The gap isn't demand. It's plumbing.
@eulerfinance's daily active users more than doubled in the weeks after VBILL went live as collateral on May 28 - roughly 200% growth per @tokenterminal's 90-day chart.
Not every new address is automatically an institution, but this is clearly not a retail-native setup either. VBILL has a $1M minimum ticket on Ethereum, so the user growth around that market points to institutional capital finally finding useful DeFi rails.
Euler v2 was quietly built for exactly this. A lot of DeFi infrastructure couldn't handle it until now:
- Isolated vaults per asset so one bad market can't touch the rest
- Compliance hooks enforcing KYC access at the contract level
- Curated risk managers (KPK) setting parameters per market
- Daily NAV oracles from RedStone pricing illiquid collateral
→ Here's the part that should bother you.
Tokenized T-bills carry redemption windows ranging from days to months. DeFi liquidations need to close in minutes.
That mismatch quietly limited every serious attempt at RWA collateral before this cycle, and almost nobody talked about it.
@redstone_defi Settle launched in April 2026 to fix it. KYC'd solvers close positions on-chain instantly and absorb the redemption window themselves off-chain.

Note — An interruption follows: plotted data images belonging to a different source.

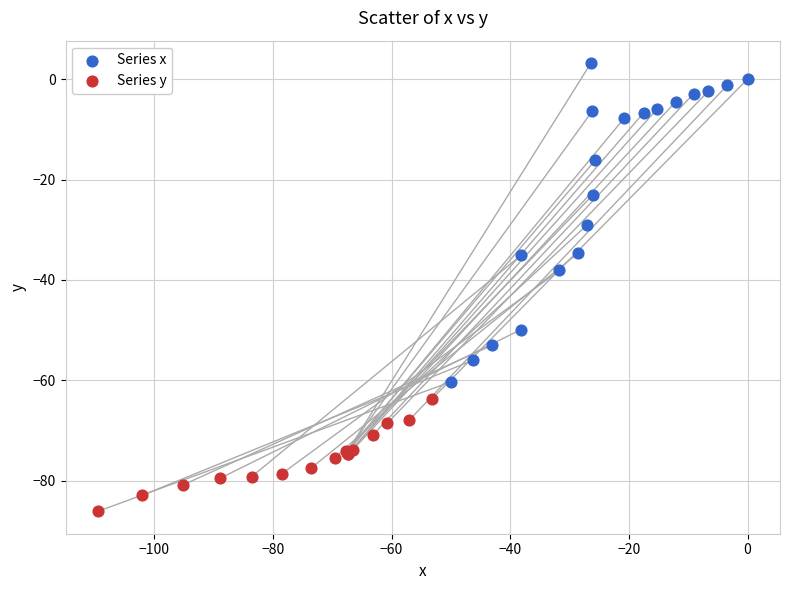

What are all the series names shown in the legend?

Series x, Series y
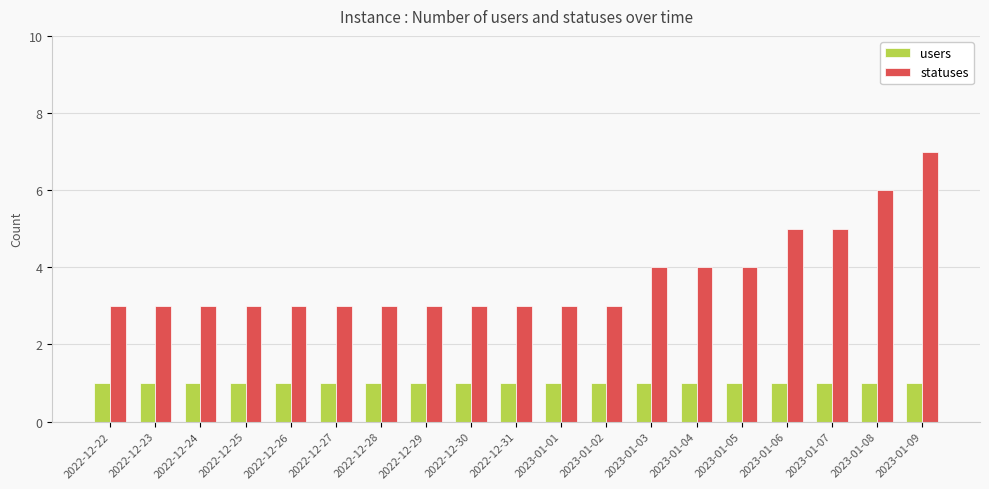

Are the bars grouped side by side (vs. stacked)?

Yes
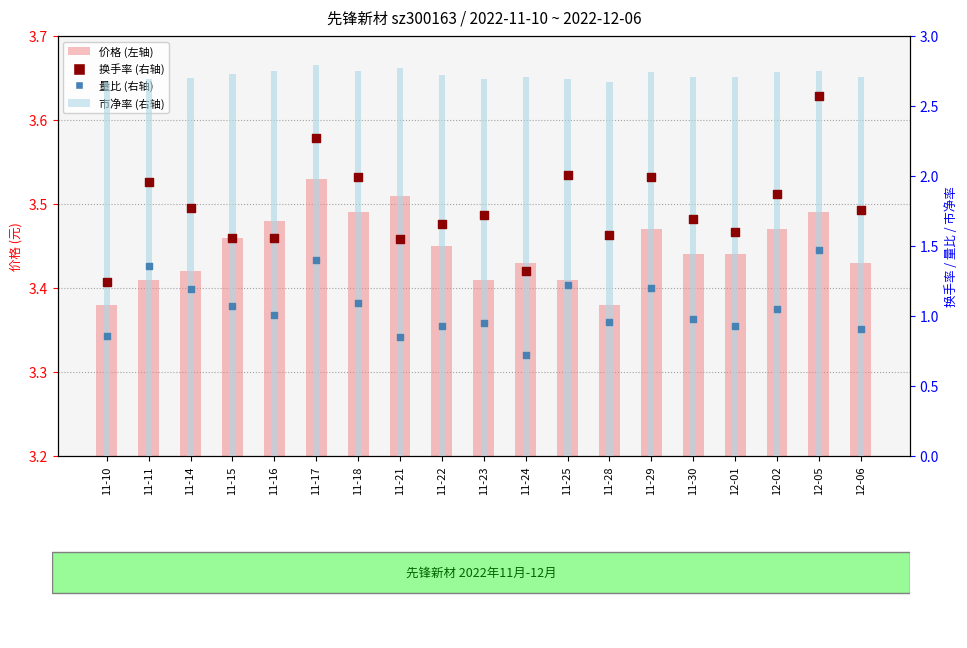

What are all the series names shown in the legend?

价格, 市净率, 换手率, 量比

Unglamorous work. Without it none of this holds together.
Tokenization didn't solve the collateral problem by itself. The liquidation layer is what starts making it usable.
The trade structure worth understanding:
- Post VBILL as collateral on Euler
- Borrow stablecoins at DeFi rates against it
- Deploy into higher on-chain yield strategies
- Keep T-bill returns on the collateral the whole time
Positive carry as long as your DeFi yield clears T-bill rate plus borrow cost. When that spread starts closing, the DAU chart moves before anyone writes about it.
RWAs were supposed to be a yield story. They're becoming the collateral layer for institutional DeFi and most people still haven't clocked the difference.
The $28B sitting idle isn't a tokenization failure. It's an infra gap that's barely started closing.
Euler, Morpho, and Aave Horizon are the three setups worth watching. Which one figures out compliant liquidation at scale first?